[[ EXTRACT TO READ, beginning ]]

Covalent binding of 2-acetylaminofluorene, 2-aminofluorene, and N-hydroxy-2-acetylaminofluorene to rat liver nuclear DNA and protein in vivo and in vitro.

Binding of the hepatocarcinogen 2-acetylaminofluorene (AAF) and two metabolites, 2-aminofluorene (AF) and N-hydroxy-2-acetylaminofluorene (N-OH-AAF), to the DNA and protein of rat hepatic nuclei was examined in vitro and in a cell-free system. Three and one-half hr following a single injection of each compound in equimolar amounts. DNA contained approximately 50% more of the compounds per mg than did protein. The amount of N-OH-AAF bound to DNA was 4 times greater than that of AAF, while AF bound in intermediate amounts. When incubated with nuclei in a cell-free system, AAF seldom bound in measurable amounts, while significant amounts of N-OH-AAF and AF bound to both DNA and protein. As occurred in vivo, DNA bound more of each per mg than did protein. The amount of N-OH-AFF bound to intranuclear DNA increased 54% when an aliquot of the postmicrosomal liver fraction was added to the incubation mixture, but maximum binding of AF occurred in the absence of any other liver fraction. Thus, it was shown that two AAF metabolites, AF and N-OH-AAF, bind covalently to the DNA and protein of hepatic nuclei more readily than does AAF itself and that binding in a cell-free system parallels binding in vivo. Additional evidence suggests that rat hepatic nuclei are capable of mediating the binding of AF and N-OH-AAF to macromolecules through distinct enzyme systems. This is the first demonstration that the nucleus is capable of metabolizing AF to an electrophile that can bind covalently to DNA.

[[ EXTRACT TO READ, end ]]
[[ RECORDS SHOWN, beginning ]]

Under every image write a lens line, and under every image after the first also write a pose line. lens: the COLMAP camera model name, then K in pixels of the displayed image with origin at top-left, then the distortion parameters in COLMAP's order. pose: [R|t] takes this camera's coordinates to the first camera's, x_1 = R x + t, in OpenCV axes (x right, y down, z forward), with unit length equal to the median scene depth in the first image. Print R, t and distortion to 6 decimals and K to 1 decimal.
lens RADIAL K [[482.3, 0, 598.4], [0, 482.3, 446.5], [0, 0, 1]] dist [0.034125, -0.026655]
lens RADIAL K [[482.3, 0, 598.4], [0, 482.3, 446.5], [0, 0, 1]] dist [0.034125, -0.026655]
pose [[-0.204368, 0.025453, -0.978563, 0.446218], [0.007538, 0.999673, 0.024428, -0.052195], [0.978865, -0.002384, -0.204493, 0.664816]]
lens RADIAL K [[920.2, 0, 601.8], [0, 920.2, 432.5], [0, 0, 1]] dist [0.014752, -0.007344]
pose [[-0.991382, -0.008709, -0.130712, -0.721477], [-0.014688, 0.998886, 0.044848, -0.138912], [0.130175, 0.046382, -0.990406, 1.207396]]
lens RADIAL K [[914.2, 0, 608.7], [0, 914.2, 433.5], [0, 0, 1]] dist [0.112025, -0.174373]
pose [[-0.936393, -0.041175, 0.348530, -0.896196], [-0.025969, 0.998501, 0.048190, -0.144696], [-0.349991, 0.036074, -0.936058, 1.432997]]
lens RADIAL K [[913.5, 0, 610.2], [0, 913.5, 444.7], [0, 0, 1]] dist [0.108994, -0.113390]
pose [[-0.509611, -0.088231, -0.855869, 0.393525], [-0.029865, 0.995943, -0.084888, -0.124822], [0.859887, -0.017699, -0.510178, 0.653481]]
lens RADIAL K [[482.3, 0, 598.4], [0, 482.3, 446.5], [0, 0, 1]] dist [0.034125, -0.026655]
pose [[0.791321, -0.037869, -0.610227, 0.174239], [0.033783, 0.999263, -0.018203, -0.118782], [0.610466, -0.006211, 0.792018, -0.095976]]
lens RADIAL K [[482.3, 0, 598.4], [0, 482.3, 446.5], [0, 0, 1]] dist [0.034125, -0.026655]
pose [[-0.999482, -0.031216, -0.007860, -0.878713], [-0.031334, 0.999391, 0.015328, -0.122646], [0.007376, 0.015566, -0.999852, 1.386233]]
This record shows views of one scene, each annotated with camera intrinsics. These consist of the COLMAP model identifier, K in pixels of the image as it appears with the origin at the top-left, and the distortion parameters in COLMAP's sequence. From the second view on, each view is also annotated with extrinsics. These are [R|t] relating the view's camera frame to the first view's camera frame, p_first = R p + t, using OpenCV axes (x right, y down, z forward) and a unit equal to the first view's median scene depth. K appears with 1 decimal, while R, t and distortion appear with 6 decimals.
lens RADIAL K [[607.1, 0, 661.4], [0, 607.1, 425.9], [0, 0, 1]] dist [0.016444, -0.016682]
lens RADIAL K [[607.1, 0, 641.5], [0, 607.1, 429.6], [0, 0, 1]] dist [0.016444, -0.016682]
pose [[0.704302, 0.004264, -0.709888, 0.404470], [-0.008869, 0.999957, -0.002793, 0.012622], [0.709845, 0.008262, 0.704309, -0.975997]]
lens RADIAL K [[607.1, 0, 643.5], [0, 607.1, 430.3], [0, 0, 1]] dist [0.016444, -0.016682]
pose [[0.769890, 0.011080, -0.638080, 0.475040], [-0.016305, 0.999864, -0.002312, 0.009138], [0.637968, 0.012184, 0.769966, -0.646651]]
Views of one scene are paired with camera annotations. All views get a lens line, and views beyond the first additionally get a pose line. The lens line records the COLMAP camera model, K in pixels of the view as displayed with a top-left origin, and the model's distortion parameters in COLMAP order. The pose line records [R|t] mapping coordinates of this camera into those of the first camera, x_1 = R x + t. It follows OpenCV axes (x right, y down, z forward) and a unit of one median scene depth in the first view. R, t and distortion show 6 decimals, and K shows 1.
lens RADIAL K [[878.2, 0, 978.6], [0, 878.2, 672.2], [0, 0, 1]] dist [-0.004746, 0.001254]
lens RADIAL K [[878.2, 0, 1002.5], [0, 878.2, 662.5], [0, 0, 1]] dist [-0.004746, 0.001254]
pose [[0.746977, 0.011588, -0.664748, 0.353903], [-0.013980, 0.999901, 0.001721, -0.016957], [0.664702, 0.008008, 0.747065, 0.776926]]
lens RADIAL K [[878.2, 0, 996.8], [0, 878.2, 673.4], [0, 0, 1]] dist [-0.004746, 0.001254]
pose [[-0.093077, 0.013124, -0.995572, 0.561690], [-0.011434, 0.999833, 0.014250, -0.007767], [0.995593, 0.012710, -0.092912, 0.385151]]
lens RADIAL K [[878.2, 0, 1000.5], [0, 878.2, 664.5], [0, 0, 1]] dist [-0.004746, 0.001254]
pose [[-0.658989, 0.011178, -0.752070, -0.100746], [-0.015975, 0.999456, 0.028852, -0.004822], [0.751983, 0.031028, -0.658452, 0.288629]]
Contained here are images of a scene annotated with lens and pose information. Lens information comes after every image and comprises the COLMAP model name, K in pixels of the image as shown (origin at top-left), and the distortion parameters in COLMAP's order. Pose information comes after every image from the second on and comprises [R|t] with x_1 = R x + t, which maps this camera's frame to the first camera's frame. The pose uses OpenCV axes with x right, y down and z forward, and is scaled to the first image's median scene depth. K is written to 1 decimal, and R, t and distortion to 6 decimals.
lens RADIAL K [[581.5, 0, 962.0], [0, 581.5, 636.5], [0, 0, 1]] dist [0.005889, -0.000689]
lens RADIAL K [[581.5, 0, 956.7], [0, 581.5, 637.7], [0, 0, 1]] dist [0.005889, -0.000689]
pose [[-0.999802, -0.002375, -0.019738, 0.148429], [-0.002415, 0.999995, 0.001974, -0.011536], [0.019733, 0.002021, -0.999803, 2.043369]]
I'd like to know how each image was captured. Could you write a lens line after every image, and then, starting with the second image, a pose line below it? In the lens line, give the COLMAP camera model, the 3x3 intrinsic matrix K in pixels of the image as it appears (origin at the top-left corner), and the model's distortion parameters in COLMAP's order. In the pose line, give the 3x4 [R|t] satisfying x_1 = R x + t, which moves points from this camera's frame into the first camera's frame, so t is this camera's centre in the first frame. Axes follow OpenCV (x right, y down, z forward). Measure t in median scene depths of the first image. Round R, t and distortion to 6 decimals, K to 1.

[[ RECORDS SHOWN, end ]]

## WORK REQUEST
Quote the abstract on 2-acetylaminofluorene binding word for word, starting at "Covalent binding of" and ending at "and in vitro.". Work only from the abstract on 2-acetylaminofluorene binding, not from the items.

## SOLUTION
Covalent binding of 2-acetylaminofluorene, 2-aminofluorene, and N-hydroxy-2-acetylaminofluorene to rat liver nuclear DNA and protein in vivo and in vitro.